[Begin]

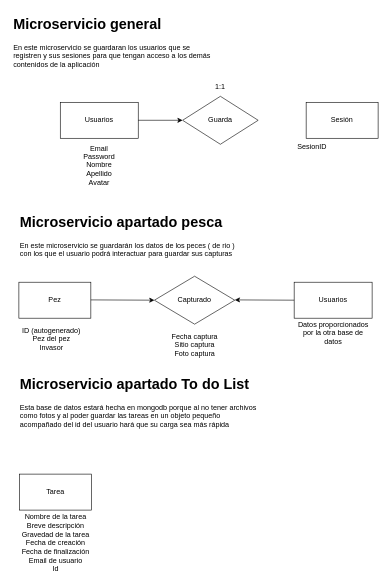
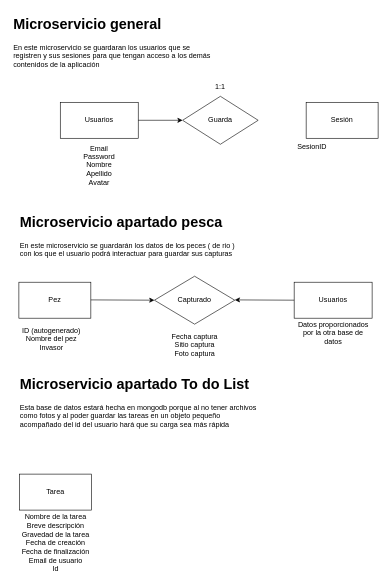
  <mxCell id="0" />
  <mxCell id="1" parent="0" />
  <mxCell id="2" value="Usuarios" style="rounded=0;whiteSpace=wrap;html=1;" vertex="1" parent="1"><mxGeometry x="100" y="170" width="130" height="60" as="geometry" /></mxCell>
  <mxCell id="3" value="Email&lt;div&gt;Password&lt;/div&gt;&lt;div&gt;Nombre&lt;/div&gt;&lt;div&gt;Apellido&lt;/div&gt;&lt;div&gt;Avatar&lt;/div&gt;" style="text;html=1;align=center;verticalAlign=middle;whiteSpace=wrap;rounded=0;" vertex="1" parent="1"><mxGeometry x="135" y="260" width="60" height="30" as="geometry" /></mxCell>
  <mxCell id="4" value="Guarda" style="rhombus;whiteSpace=wrap;html=1;" vertex="1" parent="1"><mxGeometry x="304" y="160" width="126" height="80" as="geometry" /></mxCell>
  <mxCell id="5" value="Sesión" style="rounded=0;whiteSpace=wrap;html=1;" vertex="1" parent="1"><mxGeometry x="510" y="170" width="120" height="60" as="geometry" /></mxCell>
  <mxCell id="6" value="" style="endArrow=classic;html=1;rounded=0;exitX=1;exitY=0.5;exitDx=0;exitDy=0;entryX=0;entryY=0.5;entryDx=0;entryDy=0;" edge="1" parent="1" source="2" target="4"><mxGeometry width="50" height="50" relative="1" as="geometry"><mxPoint x="290" y="320" as="sourcePoint" /><mxPoint x="340" y="270" as="targetPoint" /></mxGeometry></mxCell>
  <mxCell id="7" value="SesionID" style="text;html=1;align=center;verticalAlign=middle;whiteSpace=wrap;rounded=0;" vertex="1" parent="1"><mxGeometry x="490" y="230" width="60" height="30" as="geometry" /></mxCell>
  <mxCell id="8" value="1:1" style="text;html=1;align=center;verticalAlign=middle;whiteSpace=wrap;rounded=0;" vertex="1" parent="1"><mxGeometry x="337" y="130" width="60" height="30" as="geometry" /></mxCell>
  <mxCell id="9" value="&lt;h1 style=&quot;margin-top: 0px;&quot;&gt;Microservicio general&lt;/h1&gt;&lt;div&gt;En este microservicio se guardaran los usuarios que se registren y sus sesiones para que tengan acceso a los demás contenidos de la aplicación&lt;/div&gt;" style="text;html=1;whiteSpace=wrap;overflow=hidden;rounded=0;" vertex="1" parent="1"><mxGeometry x="20" width="340" height="120" as="geometry" y="20" /></mxCell>
  <mxCell id="10" value="&lt;h1 style=&quot;margin-top: 0px;&quot;&gt;Microservicio apartado pesca&lt;/h1&gt;&lt;div&gt;En este microservicio se guardarán los datos de los peces ( de rio ) con los que el usuario podrá interactuar para guardar sus capturas&lt;/div&gt;" style="text;html=1;whiteSpace=wrap;overflow=hidden;rounded=0;" vertex="1" parent="1"><mxGeometry x="31" y="350" width="370" height="120" as="geometry" /></mxCell>
  <mxCell id="11" value="Pez" style="rounded=0;whiteSpace=wrap;html=1;" vertex="1" parent="1"><mxGeometry x="31" y="470" width="120" height="60" as="geometry" /></mxCell>
- <mxCell id="12" value="ID (autogenerado)&lt;div&gt;Pez del pez&lt;/div&gt;&lt;div&gt;Invasor&lt;/div&gt;" style="text;html=1;align=center;verticalAlign=middle;whiteSpace=wrap;rounded=0;" vertex="1" parent="1"><mxGeometry x="20" y="550" width="131" height="30" as="geometry" /></mxCell>
+ <mxCell id="12" value="ID (autogenerado)&lt;div&gt;Nombre del pez&lt;/div&gt;&lt;div&gt;Invasor&lt;/div&gt;" style="text;html=1;align=center;verticalAlign=middle;whiteSpace=wrap;rounded=0;" vertex="1" parent="1"><mxGeometry x="20" y="550" width="131" height="30" as="geometry" /></mxCell>
  <mxCell id="13" value="Capturado" style="rhombus;whiteSpace=wrap;html=1;" vertex="1" parent="1"><mxGeometry x="257" y="460" width="134" height="80" as="geometry" /></mxCell>
  <mxCell id="14" value="Usuarios" style="rounded=0;whiteSpace=wrap;html=1;" vertex="1" parent="1"><mxGeometry x="490" y="470" width="130" height="60" as="geometry" /></mxCell>
  <mxCell id="15" value="Datos proporcionados por la otra base de datos" style="text;html=1;align=center;verticalAlign=middle;whiteSpace=wrap;rounded=0;" vertex="1" parent="1"><mxGeometry x="490" y="540" width="131" height="30" as="geometry" /></mxCell>
  <mxCell id="16" value="" style="endArrow=classic;html=1;rounded=0;exitX=1;exitY=0.5;exitDx=0;exitDy=0;entryX=0;entryY=0.5;entryDx=0;entryDy=0;" edge="1" parent="1" target="13"><mxGeometry width="50" height="50" relative="1" as="geometry"><mxPoint x="151" y="499.5" as="sourcePoint" /><mxPoint x="225" y="499.5" as="targetPoint" /></mxGeometry></mxCell>
  <mxCell id="17" value="" style="endArrow=classic;html=1;rounded=0;entryX=1;entryY=0.5;entryDx=0;entryDy=0;exitX=0;exitY=0.5;exitDx=0;exitDy=0;" edge="1" parent="1" source="14"><mxGeometry width="50" height="50" relative="1" as="geometry"><mxPoint x="471" y="499.5" as="sourcePoint" /><mxPoint x="391" y="499.5" as="targetPoint" /></mxGeometry></mxCell>
  <mxCell id="18" value="Fecha captura&lt;div&gt;Sitio captura&lt;/div&gt;&lt;div&gt;Foto captura&lt;/div&gt;" style="text;html=1;align=center;verticalAlign=middle;whiteSpace=wrap;rounded=0;" vertex="1" parent="1"><mxGeometry x="270.5" y="560" width="107" height="30" as="geometry" /></mxCell>
  <mxCell id="19" value="&lt;h1 style=&quot;margin-top: 0px;&quot;&gt;Microservicio apartado To do List&lt;/h1&gt;&lt;div&gt;Esta base de datos estará hecha en mongodb porque al no tener archivos como fotos y al poder guardar las tareas en un objeto pequeño acompañado del id del usuario hará que su carga sea más rápida&lt;/div&gt;" style="text;html=1;whiteSpace=wrap;overflow=hidden;rounded=0;" vertex="1" parent="1"><mxGeometry x="31" y="620" width="400" height="120" as="geometry" /></mxCell>
  <mxCell id="20" value="Tarea" style="rounded=0;whiteSpace=wrap;html=1;" vertex="1" parent="1"><mxGeometry x="32" y="790" width="120" height="60" as="geometry" /></mxCell>
  <mxCell id="21" value="Nombre de la tarea&lt;div&gt;Breve descripción&lt;/div&gt;&lt;div&gt;Gravedad de la tarea&lt;/div&gt;&lt;div&gt;Fecha de creación&lt;/div&gt;&lt;div&gt;Fecha de finalización&lt;/div&gt;&lt;div&gt;Email de usuario&lt;/div&gt;&lt;div&gt;Id&lt;/div&gt;" style="text;html=1;align=center;verticalAlign=middle;whiteSpace=wrap;rounded=0;" vertex="1" parent="1"><mxGeometry x="32" y="890" width="121" height="30" as="geometry" /></mxCell>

[End]

= Task objective =
Starting at the beginning of the records and ending at the line that contains "0px;&quot;&gt;Microservicio general&lt;/h1&gt;&lt;div&gt;En este", including that line, render each line as an item in a numbered list. Skip blank lines and leave out the pictures.

= Answer below =
1.   <mxCell id="0" />
2.   <mxCell id="1" parent="0" />
3.   <mxCell id="2" value="Usuarios" style="rounded=0;whiteSpace=wrap;html=1;" vertex="1" parent="1"><mxGeometry x="100" y="170" width="130" height="60" as="geometry" /></mxCell>
4.   <mxCell id="3" value="Email&lt;div&gt;Password&lt;/div&gt;&lt;div&gt;Nombre&lt;/div&gt;&lt;div&gt;Apellido&lt;/div&gt;&lt;div&gt;Avatar&lt;/div&gt;" style="text;html=1;align=center;verticalAlign=middle;whiteSpace=wrap;rounded=0;" vertex="1" parent="1"><mxGeometry x="135" y="260" width="60" height="30" as="geometry" /></mxCell>
5.   <mxCell id="4" value="Guarda" style="rhombus;whiteSpace=wrap;html=1;" vertex="1" parent="1"><mxGeometry x="304" y="160" width="126" height="80" as="geometry" /></mxCell>
6.   <mxCell id="5" value="Sesión" style="rounded=0;whiteSpace=wrap;html=1;" vertex="1" parent="1"><mxGeometry x="510" y="170" width="120" height="60" as="geometry" /></mxCell>
7.   <mxCell id="6" value="" style="endArrow=classic;html=1;rounded=0;exitX=1;exitY=0.5;exitDx=0;exitDy=0;entryX=0;entryY=0.5;entryDx=0;entryDy=0;" edge="1" parent="1" source="2" target="4"><mxGeometry width="50" height="50" relative="1" as="geometry"><mxPoint x="290" y="320" as="sourcePoint" /><mxPoint x="340" y="270" as="targetPoint" /></mxGeometry></mxCell>
8.   <mxCell id="7" value="SesionID" style="text;html=1;align=center;verticalAlign=middle;whiteSpace=wrap;rounded=0;" vertex="1" parent="1"><mxGeometry x="490" y="230" width="60" height="30" as="geometry" /></mxCell>
9.   <mxCell id="8" value="1:1" style="text;html=1;align=center;verticalAlign=middle;whiteSpace=wrap;rounded=0;" vertex="1" parent="1"><mxGeometry x="337" y="130" width="60" height="30" as="geometry" /></mxCell>
10.   <mxCell id="9" value="&lt;h1 style=&quot;margin-top: 0px;&quot;&gt;Microservicio general&lt;/h1&gt;&lt;div&gt;En este microservicio se guardaran los usuarios que se registren y sus sesiones para que tengan acceso a los demás contenidos de la aplicación&lt;/div&gt;" style="text;html=1;whiteSpace=wrap;overflow=hidden;rounded=0;" vertex="1" parent="1"><mxGeometry x="20" width="340" height="120" as="geometry" y="20" /></mxCell>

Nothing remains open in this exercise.